[Design files in text formats]

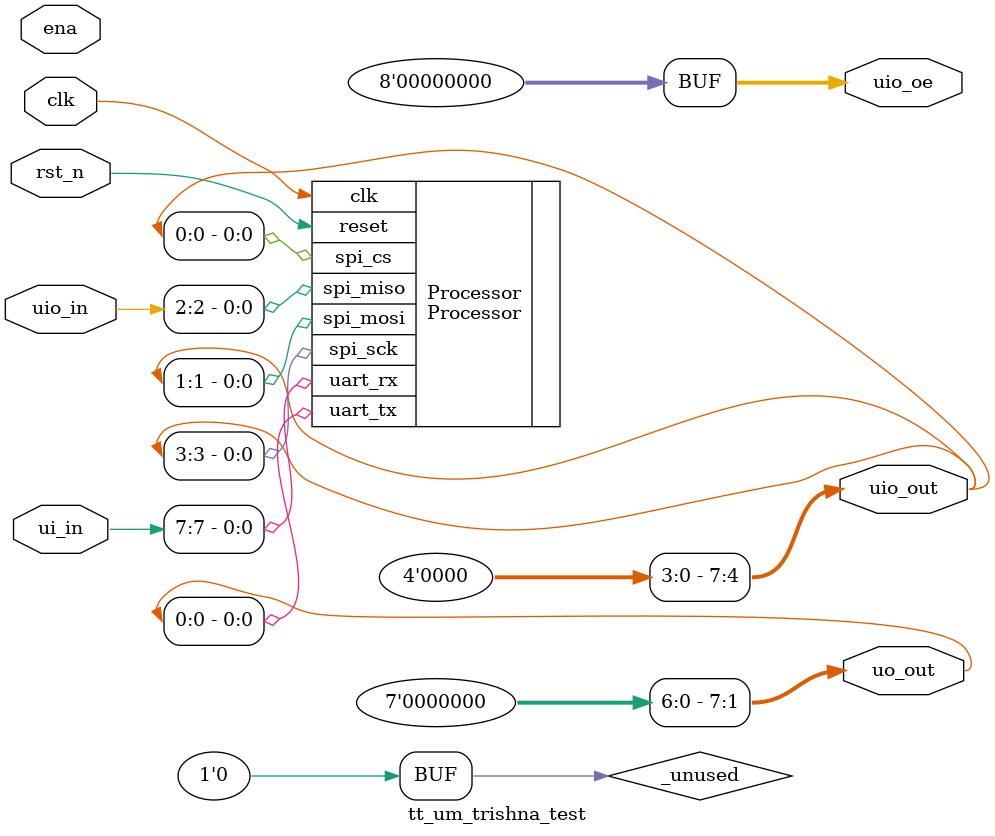
<source format=v>
`default_nettype none

module tt_um_trishna_test (
    input  wire [7:0] ui_in,    // Dedicated inputs
    output wire [7:0] uo_out,   // Dedicated outputs
    input  wire [7:0] uio_in,   // IOs: Input path
    output wire [7:0] uio_out,  // IOs: Output path
    output wire [7:0] uio_oe,   // IOs: Enable path (active high: 0=input, 1=output)
    input  wire       ena,      // always 1 when the design is powered, so you can ignore it
    input  wire       clk,      // clock
    input  wire       rst_n     // reset_n - low to reset
);

  assign uio_oe = 8'b0000_0000;
  assign uio_out[7:4] = 4'b0000;
  assign uo_out[7:1] = 7'b000_0000;

  Processor Processor (
    .clk(clk),
    .reset(rst_n),
    .uart_rx(ui_in[7]),
    .uart_tx(uo_out[0]),
    .spi_cs(uio_out[0]),
    .spi_sck(uio_out[3]),
    .spi_mosi(uio_out[1]),
    .spi_miso(uio_in[2])  // Fixed: Use uio_in[1] for spi_miso
  );

  // List all unused inputs to prevent warnings
  wire _unused = &{ena, clk, rst_n, uio_in[2], uio_in[4:2], uio_in[7:5], 1'b0};

endmodule

</source>
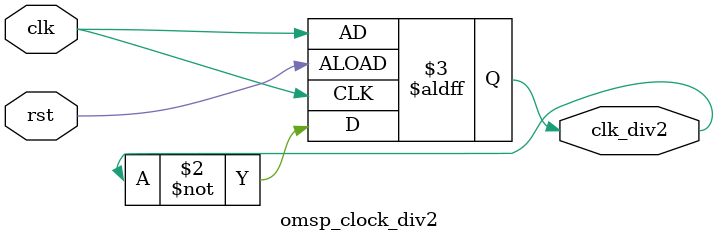
<source format=v>
module omsp_clock_div2(
  input  wire clk,
  input  wire rst,
  output reg  clk_div2
);

always @(posedge clk or posedge rst)
  if (rst)
    clk_div2 <= clk;
  else
    clk_div2 <= ~clk_div2;

endmodule

</source>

*Work task:*
Each line above where the word "inputs" occurs should be copied out.

*Answer for this exercise:*
    input  wire [7:0] ui_in,    // Dedicated inputs
  // List all unused inputs to prevent warnings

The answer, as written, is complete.